Job item - Each entry should be restated word for word, with all pictures left out.

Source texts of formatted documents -
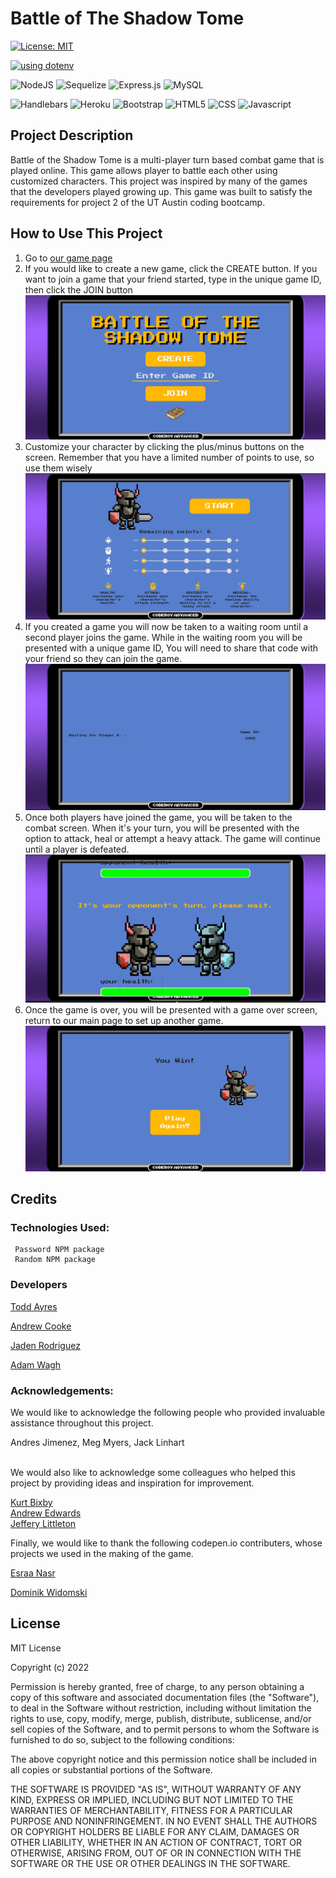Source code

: # Battle of The Shadow Tome

[![License: MIT](https://img.shields.io/badge/License-MIT-yellow.svg)](https://opensource.org/licenses/MIT)

[![using dotenv](https://badge.dotenv.org/using.svg?r=1)](https://www.dotenv.org/r/github.com/motdotla/dotenv?r=1)
<br>

![NodeJS](https://img.shields.io/badge/node.js-6DA55F?style=for-the-badge&logo=node.js&logoColor=white)
![Sequelize](https://img.shields.io/badge/Sequelize-52B0E7?style=for-the-badge&logo=Sequelize&logoColor=white)
![Express.js](https://img.shields.io/badge/express.js-%23404d59.svg?style=for-the-badge&logo=express&logoColor=%2361DAFB)
![MySQL](https://img.shields.io/badge/mysql-%2300f.svg?style=for-the-badge&logo=mysql&logoColor=white)

![Handlebars](https://img.shields.io/badge/Handlebars.js-f0772b?style=for-the-badge&logo=handlebarsdotjs&logoColor=black)
![Heroku](https://img.shields.io/badge/Heroku-430098?style=for-the-badge&logo=heroku&logoColor=white)
![Bootstrap](https://img.shields.io/badge/bootstrap-%23563D7C.svg?style=for-the-badge&logo=bootstrap&logoColor=white)
![HTML5](https://img.shields.io/badge/HTML5-E34F26?style=for-the-badge&logo=html5&logoColor=white)
![CSS](https://img.shields.io/badge/CSS3-1572B6?style=for-the-badge&logo=css3&logoColor=white)
![Javascript](https://img.shields.io/badge/JavaScript-323330?style=for-the-badge&logo=javascript&logoColor=F7DF1E)

## Project Description
Battle of the Shadow Tome is a multi-player turn based combat game that is played online. This game allows player to battle each other using customized characters. This project was inspired by many of the games that the developers played growing up. This game was built to satisfy the requirements for project 2 of the UT Austin coding bootcamp. 

## How to Use This Project
1) Go to  [our game page](https://the-shadow-tome.herokuapp.com/)
2) If you would like to create a new game, click the CREATE button. If you want to join a game that your friend started, type in the unique game ID, then click the JOIN button 
![Alt text](/public/assets/home-screen.jpg)
3) Customize your character by clicking the plus/minus buttons on the screen. Remember that you have a limited number of points to use, so use them wisely
![Alt text](/public/assets/create-screen.jpg)
4) If you created a game you will now be taken to a waiting room until a second player joins the game. While in the waiting room you will be presented with a unique game ID, You will need to share that code with your friend so they can join the game. 
![Alt text](/public/assets/waiting-room.jpg)
5) Once both players have joined the game, you will be taken to the combat screen. When it's your turn, you will be presented with the option to attack, heal or attempt a heavy attack. The game will continue until a player is defeated.
![Alt text](/public/assets/game-screen.jpg)
6) Once the game is over, you will be presented with a game over screen, return to our main page to set up another game.
![Alt text](./public/assets/game-over.jpg)


## Credits
### Technologies Used: 
     Password NPM package
     Random NPM package
     
### Developers

[Todd Ayres](https://github.com/toddayres06/)

[Andrew Cooke](https://github.com/andcooke/)

[Jaden Rodriguez](https://github.com/jadentr44/)

[Adam Wagh](https://github.com/adamwagh512/)
<BR>
### Acknowledgements:

We would like to acknowledge the following people who provided invaluable assistance throughout this project. 

Andres Jimenez,
Meg Myers,
Jack Linhart

<br>
We would also like to acknowledge some colleagues who helped this project by providing ideas and inspiration for improvement.


[Kurt Bixby](https://github.com/kurtbixby/)
<br>
[Andrew Edwards](https://github.com/Andrew87E)
<br>
[Jeffery Littleton](https://www.linkedin.com/in/littleton-jeffrey)

Finally, we would like to thank the following codepen.io contributers, whose projects we used in the making of the game.

[Esraa Nasr](https://codepen.io/EsraaNasr)

[Dominik Widomski](https://codepen.io/dwidomski)
## License
MIT License

Copyright (c) 2022 

Permission is hereby granted, free of charge, to any person obtaining a copy
of this software and associated documentation files (the "Software"), to deal
in the Software without restriction, including without limitation the rights
to use, copy, modify, merge, publish, distribute, sublicense, and/or sell
copies of the Software, and to permit persons to whom the Software is
furnished to do so, subject to the following conditions:

The above copyright notice and this permission notice shall be included in all
copies or substantial portions of the Software.

THE SOFTWARE IS PROVIDED "AS IS", WITHOUT WARRANTY OF ANY KIND, EXPRESS OR
IMPLIED, INCLUDING BUT NOT LIMITED TO THE WARRANTIES OF MERCHANTABILITY,
FITNESS FOR A PARTICULAR PURPOSE AND NONINFRINGEMENT. IN NO EVENT SHALL THE
AUTHORS OR COPYRIGHT HOLDERS BE LIABLE FOR ANY CLAIM, DAMAGES OR OTHER
LIABILITY, WHETHER IN AN ACTION OF CONTRACT, TORT OR OTHERWISE, ARISING FROM,
OUT OF OR IN CONNECTION WITH THE SOFTWARE OR THE USE OR OTHER DEALINGS IN THE SOFTWARE.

The answer -
Source code

: # Battle of The Shadow Tome

[![License: MIT](https://img.shields.io/badge/License-MIT-yellow.svg)](https://opensource.org/licenses/MIT)

[![using dotenv](https://badge.dotenv.org/using.svg?r=1)](https://www.dotenv.org/r/github.com/motdotla/dotenv?r=1)
<br>

![NodeJS](https://img.shields.io/badge/node.js-6DA55F?style=for-the-badge&logo=node.js&logoColor=white)
![Sequelize](https://img.shields.io/badge/Sequelize-52B0E7?style=for-the-badge&logo=Sequelize&logoColor=white)
![Express.js](https://img.shields.io/badge/express.js-%23404d59.svg?style=for-the-badge&logo=express&logoColor=%2361DAFB)
![MySQL](https://img.shields.io/badge/mysql-%2300f.svg?style=for-the-badge&logo=mysql&logoColor=white)

![Handlebars](https://img.shields.io/badge/Handlebars.js-f0772b?style=for-the-badge&logo=handlebarsdotjs&logoColor=black)
![Heroku](https://img.shields.io/badge/Heroku-430098?style=for-the-badge&logo=heroku&logoColor=white)
![Bootstrap](https://img.shields.io/badge/bootstrap-%23563D7C.svg?style=for-the-badge&logo=bootstrap&logoColor=white)
![HTML5](https://img.shields.io/badge/HTML5-E34F26?style=for-the-badge&logo=html5&logoColor=white)
![CSS](https://img.shields.io/badge/CSS3-1572B6?style=for-the-badge&logo=css3&logoColor=white)
![Javascript](https://img.shields.io/badge/JavaScript-323330?style=for-the-badge&logo=javascript&logoColor=F7DF1E)

## Project Description
Battle of the Shadow Tome is a multi-player turn based combat game that is played online. This game allows player to battle each other using customized characters. This project was inspired by many of the games that the developers played growing up. This game was built to satisfy the requirements for project 2 of the UT Austin coding bootcamp. 

## How to Use This Project
1) Go to  [our game page](https://the-shadow-tome.herokuapp.com/)
2) If you would like to create a new game, click the CREATE button. If you want to join a game that your friend started, type in the unique game ID, then click the JOIN button 
![Alt text](/public/assets/home-screen.jpg)
3) Customize your character by clicking the plus/minus buttons on the screen. Remember that you have a limited number of points to use, so use them wisely
![Alt text](/public/assets/create-screen.jpg)
4) If you created a game you will now be taken to a waiting room until a second player joins the game. While in the waiting room you will be presented with a unique game ID, You will need to share that code with your friend so they can join the game. 
![Alt text](/public/assets/waiting-room.jpg)
5) Once both players have joined the game, you will be taken to the combat screen. When it's your turn, you will be presented with the option to attack, heal or attempt a heavy attack. The game will continue until a player is defeated.
![Alt text](/public/assets/game-screen.jpg)
6) Once the game is over, you will be presented with a game over screen, return to our main page to set up another game.
![Alt text](./public/assets/game-over.jpg)


## Credits
### Technologies Used: 
     Password NPM package
     Random NPM package
     
### Developers

[Todd Ayres](https://github.com/toddayres06/)

[Andrew Cooke](https://github.com/andcooke/)

[Jaden Rodriguez](https://github.com/jadentr44/)

[Adam Wagh](https://github.com/adamwagh512/)
<BR>
### Acknowledgements:

We would like to acknowledge the following people who provided invaluable assistance throughout this project. 

Andres Jimenez,
Meg Myers,
Jack Linhart

<br>
We would also like to acknowledge some colleagues who helped this project by providing ideas and inspiration for improvement.


[Kurt Bixby](https://github.com/kurtbixby/)
<br>
[Andrew Edwards](https://github.com/Andrew87E)
<br>
[Jeffery Littleton](https://www.linkedin.com/in/littleton-jeffrey)

Finally, we would like to thank the following codepen.io contributers, whose projects we used in the making of the game.

[Esraa Nasr](https://codepen.io/EsraaNasr)

[Dominik Widomski](https://codepen.io/dwidomski)
## License
MIT License

Copyright (c) 2022 

Permission is hereby granted, free of charge, to any person obtaining a copy
of this software and associated documentation files (the "Software"), to deal
in the Software without restriction, including without limitation the rights
to use, copy, modify, merge, publish, distribute, sublicense, and/or sell
copies of the Software, and to permit persons to whom the Software is
furnished to do so, subject to the following conditions:

The above copyright notice and this permission notice shall be included in all
copies or substantial portions of the Software.

THE SOFTWARE IS PROVIDED "AS IS", WITHOUT WARRANTY OF ANY KIND, EXPRESS OR
IMPLIED, INCLUDING BUT NOT LIMITED TO THE WARRANTIES OF MERCHANTABILITY,
FITNESS FOR A PARTICULAR PURPOSE AND NONINFRINGEMENT. IN NO EVENT SHALL THE
AUTHORS OR COPYRIGHT HOLDERS BE LIABLE FOR ANY CLAIM, DAMAGES OR OTHER
LIABILITY, WHETHER IN AN ACTION OF CONTRACT, TORT OR OTHERWISE, ARISING FROM,
OUT OF OR IN CONNECTION WITH THE SOFTWARE OR THE USE OR OTHER DEALINGS IN THE SOFTWARE.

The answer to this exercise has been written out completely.